Decker Brands (DECK - Free Report) is hitting on all cylinders as shoes remain a hot fashion item. This Zacks Rank #1 (Strong Buy) is expected to grow earnings by the double digits in fiscal 2019.
Deckers Brands designs, manufactures and distributes footwear, apparel and accessories. It's most prominent brand is UGG, but it also owns Koolaburra, HOKA ONE ONE, Teva and Sanuk.
It's products are sold around the world in department and specialty stores as well as company-owned and operated retail stores. Deckers also operates an online store at deckers.com.
Huge Beat in the Fiscal Third Quarter
On Jan 31, Deckers reported its fiscal third quarter 2019 results and blew by the Zacks Consensus by 24%. Earnings were $6.59 versus the consensus of $5.31.
It was the 8th consecutive earnings beat for the company.
Net sales jumped 7.8% to a record $873.8 million up from $810.5 million in the year ago quarter. Sales were propelled by its flagship brand, UGG, which rose 3.6% to $761 million in the quarter.
The business had momentum over the winter holidays.
HOKA ONE ONE also had a great quarter as sales rose 79.2% to $56.9 million from $31.8 million a year ago.
Teva continues to grow its market as sales jumped 17.5% to $22.9 million from $19.5 million in the prior year. Teva has apparently become a favorite of instagrammers and those in fashion per this recent article in the Daily Mail.
Deckers has to love publicity like this about one of its smaller brands.
Even the smallest brand, Sanuk, saw sales gains of 7% to $12.9 million.
Gross margin rose to 53.8% from 52.2% in the third quarter of the prior year.
Raised Full Year Guidance Again
After another strong quarter, and for the second quarter in a row, Deckers raised its fiscal 2019 full year guidance.
It gave a guidance range of $7.85 to $7.95 which is up from its prior guidance range of $6.65 to $6.85.
With such a big increase, it's not surprising that the analysts moved to raise their estimates and get within the guidance range now.
The fiscal 2019 Zacks Consensus Estimate jumped to $7.93 from $6.91 over the past 2 months as 4 estimates were revised higher.

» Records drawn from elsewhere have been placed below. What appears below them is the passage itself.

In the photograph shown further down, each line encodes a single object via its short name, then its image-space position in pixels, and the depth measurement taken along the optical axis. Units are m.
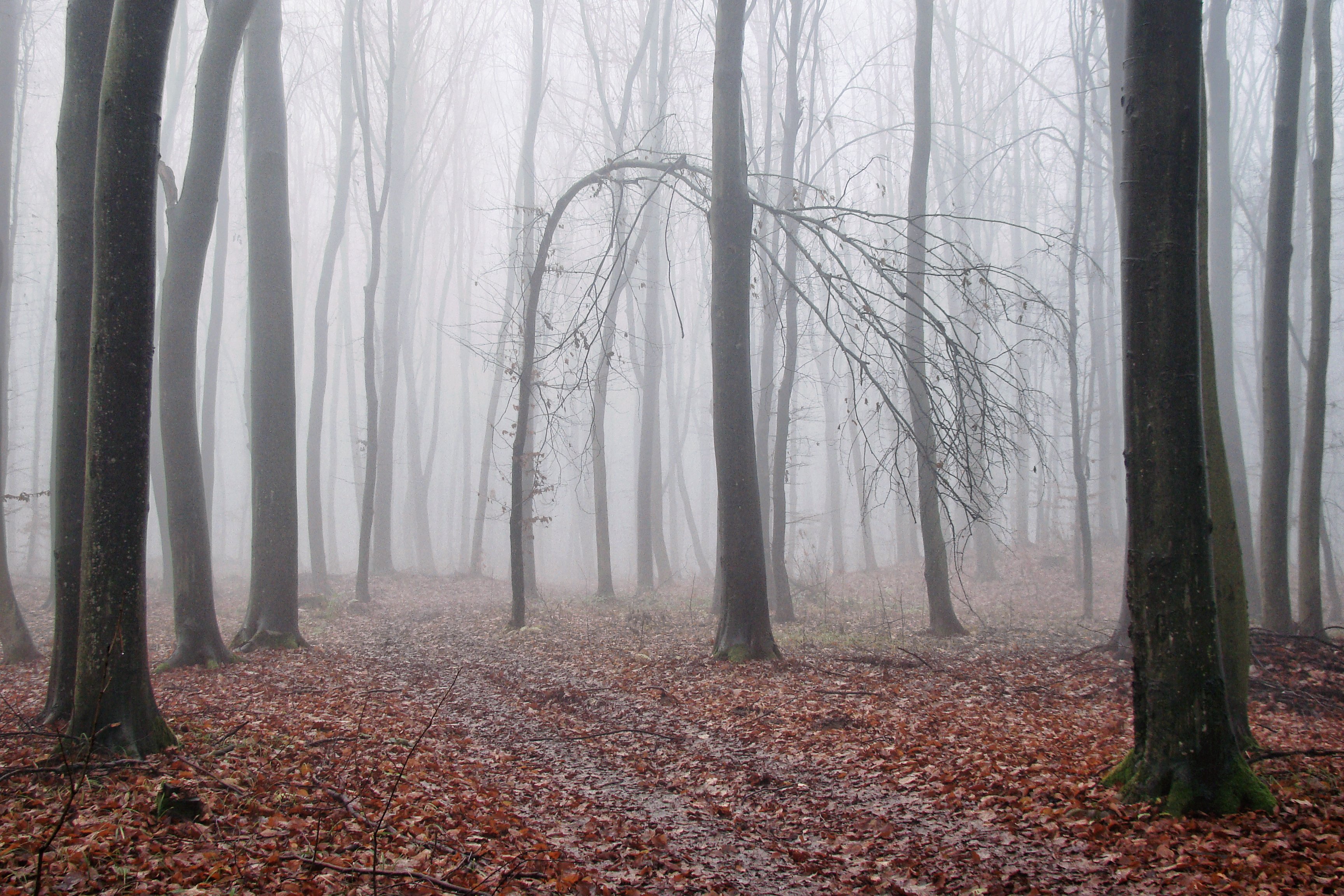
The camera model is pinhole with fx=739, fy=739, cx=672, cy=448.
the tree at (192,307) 7.83
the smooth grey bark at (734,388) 7.91
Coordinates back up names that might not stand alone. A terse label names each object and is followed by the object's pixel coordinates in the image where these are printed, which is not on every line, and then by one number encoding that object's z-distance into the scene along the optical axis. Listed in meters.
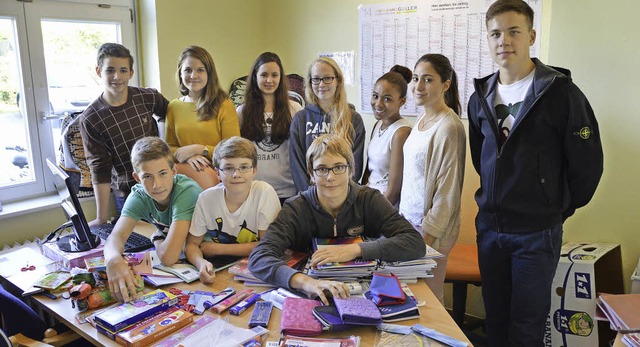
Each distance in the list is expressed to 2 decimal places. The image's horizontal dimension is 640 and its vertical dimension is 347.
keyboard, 2.14
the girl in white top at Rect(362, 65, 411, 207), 2.24
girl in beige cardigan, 1.98
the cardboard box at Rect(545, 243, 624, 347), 2.27
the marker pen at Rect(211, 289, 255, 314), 1.52
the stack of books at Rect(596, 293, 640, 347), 1.71
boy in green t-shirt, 1.90
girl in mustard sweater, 2.40
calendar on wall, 2.79
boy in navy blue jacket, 1.73
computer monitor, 1.86
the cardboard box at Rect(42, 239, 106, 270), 1.90
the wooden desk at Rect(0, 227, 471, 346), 1.38
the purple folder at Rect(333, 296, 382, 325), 1.37
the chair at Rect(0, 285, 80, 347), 1.65
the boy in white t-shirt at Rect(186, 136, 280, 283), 1.90
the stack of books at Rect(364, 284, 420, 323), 1.42
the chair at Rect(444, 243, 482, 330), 2.53
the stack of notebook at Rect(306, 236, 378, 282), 1.63
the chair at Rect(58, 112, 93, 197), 2.68
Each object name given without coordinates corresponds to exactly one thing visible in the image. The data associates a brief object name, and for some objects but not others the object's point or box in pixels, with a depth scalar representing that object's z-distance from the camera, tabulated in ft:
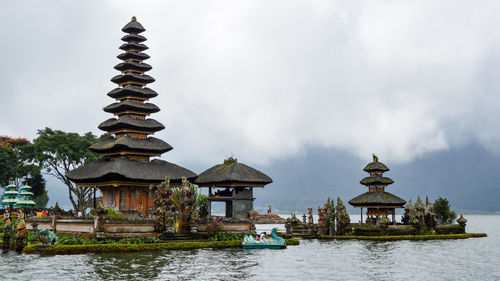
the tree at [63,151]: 229.45
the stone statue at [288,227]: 168.90
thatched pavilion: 168.96
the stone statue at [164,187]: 147.64
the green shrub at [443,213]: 230.68
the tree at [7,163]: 231.71
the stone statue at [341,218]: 189.57
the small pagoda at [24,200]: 156.04
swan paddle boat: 143.64
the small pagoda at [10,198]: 155.92
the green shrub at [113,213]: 155.16
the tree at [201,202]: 225.76
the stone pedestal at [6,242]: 130.83
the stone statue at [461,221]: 204.53
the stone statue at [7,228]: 131.08
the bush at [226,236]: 149.48
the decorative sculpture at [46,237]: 119.96
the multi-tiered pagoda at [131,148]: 166.40
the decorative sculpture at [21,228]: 128.36
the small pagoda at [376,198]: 200.34
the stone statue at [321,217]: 193.98
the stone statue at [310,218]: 198.40
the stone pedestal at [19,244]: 127.44
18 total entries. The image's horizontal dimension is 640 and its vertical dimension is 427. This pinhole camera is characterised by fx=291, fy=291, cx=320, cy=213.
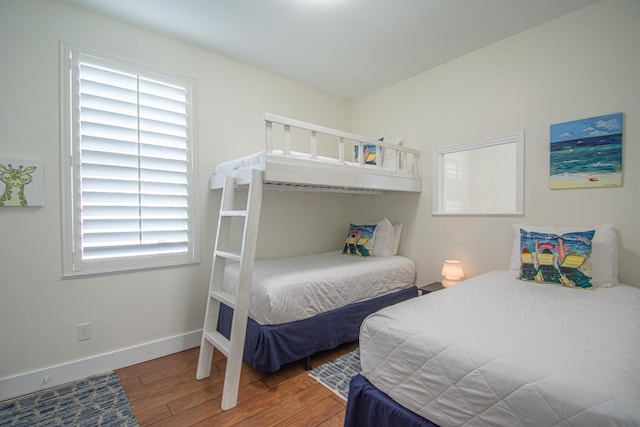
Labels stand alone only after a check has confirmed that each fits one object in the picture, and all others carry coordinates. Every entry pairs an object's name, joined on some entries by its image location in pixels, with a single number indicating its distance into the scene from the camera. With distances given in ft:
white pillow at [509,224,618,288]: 6.05
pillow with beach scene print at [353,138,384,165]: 11.39
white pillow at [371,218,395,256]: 10.18
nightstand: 8.78
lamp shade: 8.70
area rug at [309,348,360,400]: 6.20
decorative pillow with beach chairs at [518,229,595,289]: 6.04
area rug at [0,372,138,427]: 5.25
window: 6.68
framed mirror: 9.75
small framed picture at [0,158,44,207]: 5.93
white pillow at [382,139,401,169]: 10.68
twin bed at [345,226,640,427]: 2.63
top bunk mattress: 6.41
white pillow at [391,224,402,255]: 10.39
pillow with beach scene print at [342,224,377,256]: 10.23
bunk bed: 6.04
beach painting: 6.51
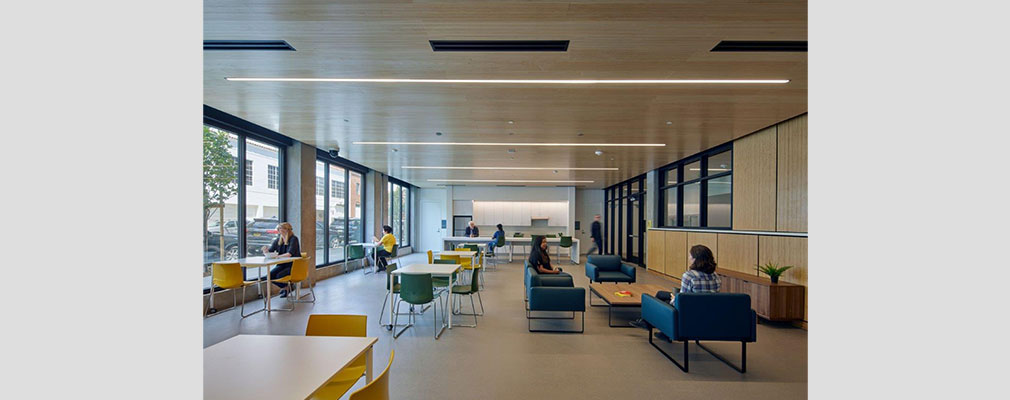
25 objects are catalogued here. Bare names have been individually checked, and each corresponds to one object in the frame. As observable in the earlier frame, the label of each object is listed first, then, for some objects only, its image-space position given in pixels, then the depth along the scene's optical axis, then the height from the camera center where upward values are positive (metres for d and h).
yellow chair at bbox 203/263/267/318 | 5.93 -1.11
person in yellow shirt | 10.38 -1.11
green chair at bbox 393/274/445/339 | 5.16 -1.13
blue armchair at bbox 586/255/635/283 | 7.52 -1.35
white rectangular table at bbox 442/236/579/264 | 13.62 -1.40
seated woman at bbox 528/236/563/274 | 7.02 -1.02
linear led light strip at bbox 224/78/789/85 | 4.28 +1.29
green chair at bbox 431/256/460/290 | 6.64 -1.37
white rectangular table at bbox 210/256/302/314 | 6.09 -0.96
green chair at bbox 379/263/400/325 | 5.51 -1.07
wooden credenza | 5.64 -1.42
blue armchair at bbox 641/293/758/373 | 4.02 -1.18
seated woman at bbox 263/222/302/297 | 7.17 -0.82
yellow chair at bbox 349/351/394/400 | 1.80 -0.87
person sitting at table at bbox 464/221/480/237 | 14.77 -1.11
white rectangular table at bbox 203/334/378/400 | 1.82 -0.86
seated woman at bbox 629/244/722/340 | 4.32 -0.80
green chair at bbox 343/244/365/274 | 10.44 -1.35
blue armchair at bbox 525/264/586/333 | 5.20 -1.27
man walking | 16.98 -1.44
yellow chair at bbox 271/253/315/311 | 6.74 -1.21
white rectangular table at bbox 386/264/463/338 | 5.60 -1.01
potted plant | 5.63 -1.00
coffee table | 5.22 -1.32
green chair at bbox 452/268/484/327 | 5.95 -1.32
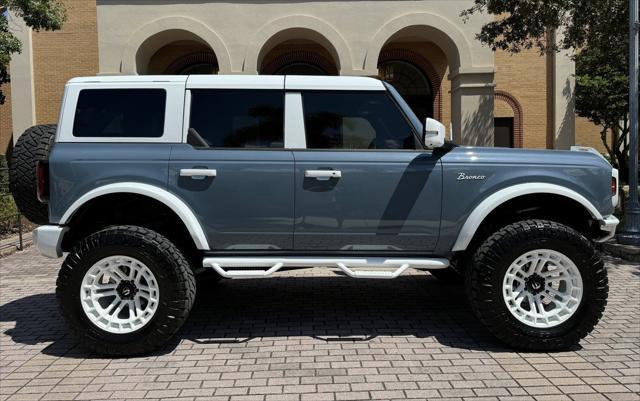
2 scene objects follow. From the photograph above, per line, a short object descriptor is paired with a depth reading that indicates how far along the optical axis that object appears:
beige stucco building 14.05
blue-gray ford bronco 4.41
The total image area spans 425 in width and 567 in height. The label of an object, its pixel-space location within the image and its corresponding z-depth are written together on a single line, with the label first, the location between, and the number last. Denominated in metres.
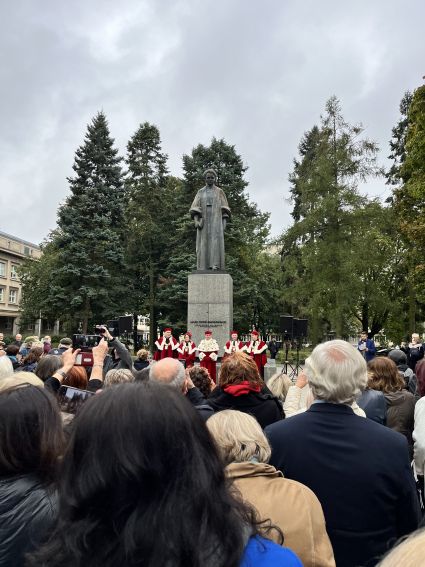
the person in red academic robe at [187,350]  14.59
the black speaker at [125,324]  11.81
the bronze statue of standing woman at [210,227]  16.09
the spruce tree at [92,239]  31.33
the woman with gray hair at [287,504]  1.82
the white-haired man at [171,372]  3.76
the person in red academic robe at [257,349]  14.96
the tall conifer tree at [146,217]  36.50
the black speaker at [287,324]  15.69
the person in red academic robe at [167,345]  15.20
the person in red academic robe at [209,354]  14.48
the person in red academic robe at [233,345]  14.43
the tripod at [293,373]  17.45
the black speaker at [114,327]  12.80
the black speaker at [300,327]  15.59
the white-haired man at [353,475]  2.30
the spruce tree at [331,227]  29.95
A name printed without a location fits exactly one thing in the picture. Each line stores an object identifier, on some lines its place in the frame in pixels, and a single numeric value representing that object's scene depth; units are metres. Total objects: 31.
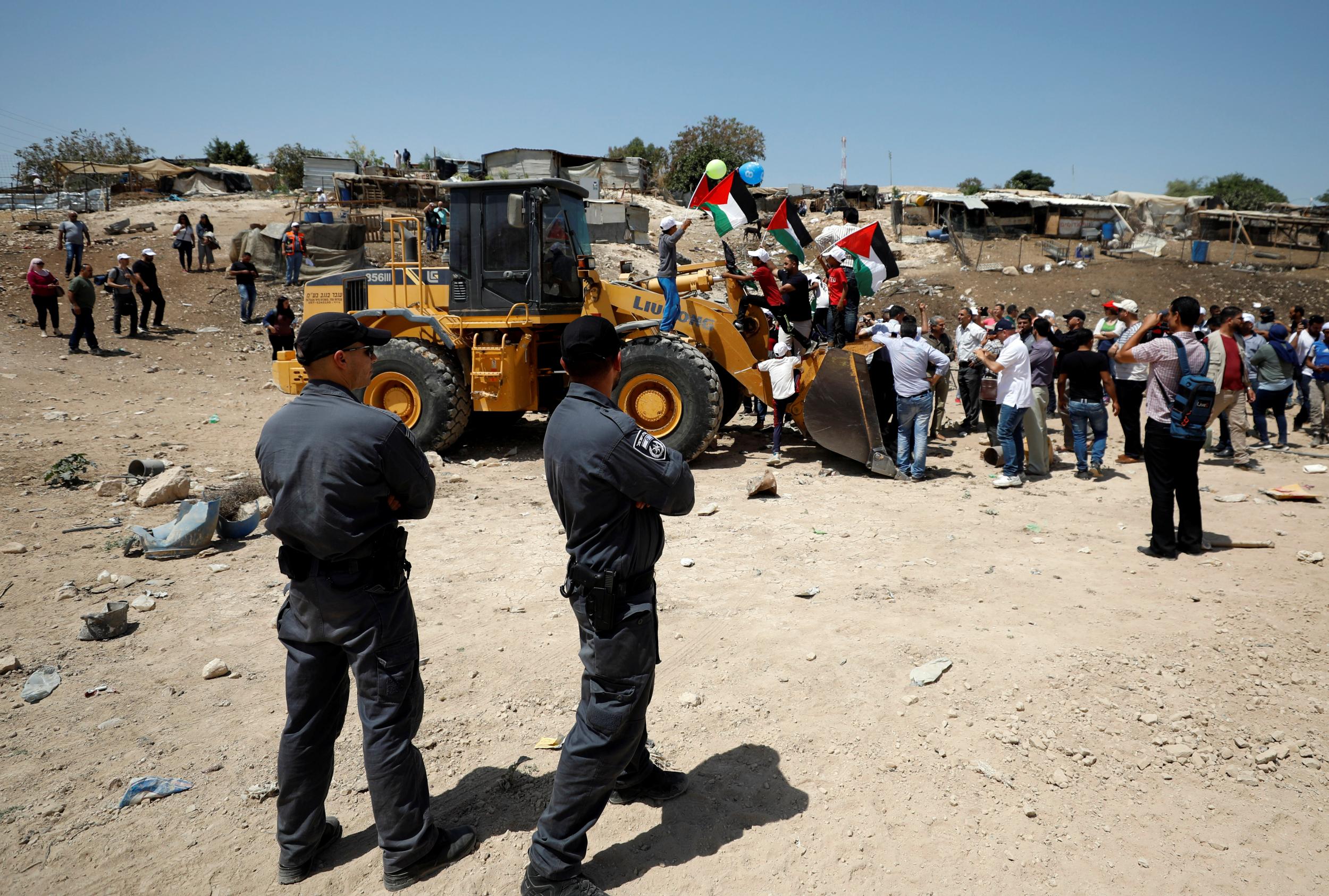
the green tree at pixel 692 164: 38.88
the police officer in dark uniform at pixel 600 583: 2.48
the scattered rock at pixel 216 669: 4.09
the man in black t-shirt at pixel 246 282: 15.54
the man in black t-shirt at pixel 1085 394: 7.73
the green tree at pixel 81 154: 44.97
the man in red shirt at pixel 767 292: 8.43
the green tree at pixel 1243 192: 38.16
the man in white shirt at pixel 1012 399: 7.57
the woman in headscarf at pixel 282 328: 10.55
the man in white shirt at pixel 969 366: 9.55
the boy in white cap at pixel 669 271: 7.96
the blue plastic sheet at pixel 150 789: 3.16
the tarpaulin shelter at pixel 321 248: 17.38
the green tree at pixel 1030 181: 59.94
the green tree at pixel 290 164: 33.59
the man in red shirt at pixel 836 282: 9.19
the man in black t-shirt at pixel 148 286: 14.78
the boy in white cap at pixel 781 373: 8.05
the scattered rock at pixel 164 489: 6.68
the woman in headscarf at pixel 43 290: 13.73
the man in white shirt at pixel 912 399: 7.65
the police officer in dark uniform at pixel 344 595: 2.51
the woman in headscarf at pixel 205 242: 18.05
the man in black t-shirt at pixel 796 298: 8.52
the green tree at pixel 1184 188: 57.58
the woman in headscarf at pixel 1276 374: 9.02
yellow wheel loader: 7.81
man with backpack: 5.36
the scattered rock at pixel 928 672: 3.87
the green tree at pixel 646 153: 48.62
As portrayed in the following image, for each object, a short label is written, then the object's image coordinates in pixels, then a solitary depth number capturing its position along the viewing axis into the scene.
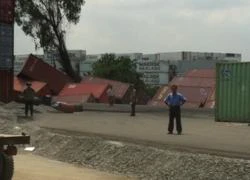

That's earnings growth of 38.2% as the company only made $5.74 last year.
But what about fiscal 2020 that is starting in the middle of this calendar year?
Analysts are still bullish that the good times will continue. 4 estimates were revised higher for fiscal 2020 over the past 2 months as well, which pushed the Zacks Consensus up to $8.32 from $7.36 over the last 60 days.
That's another 5% earnings growth.
Shares Up Big Since 2017
If you bought into the company's turnaround plan, you would have bought in sometime in 2017.
Shares are up 140% over the last 2 years and 12% year-to-date.
Yet they still have an attractive P/E of just 18 which makes it a bargain compared to other hot retailers like lululemon (LULU - Free Report) which trades at 33x.
The company is also shareholder friendly as it just increased its share purchase program by another $261 million for a total of $350 million.
For investors looking for a solid retail and consumer play for their portfolio, Deckers is one to keep on the shortlist.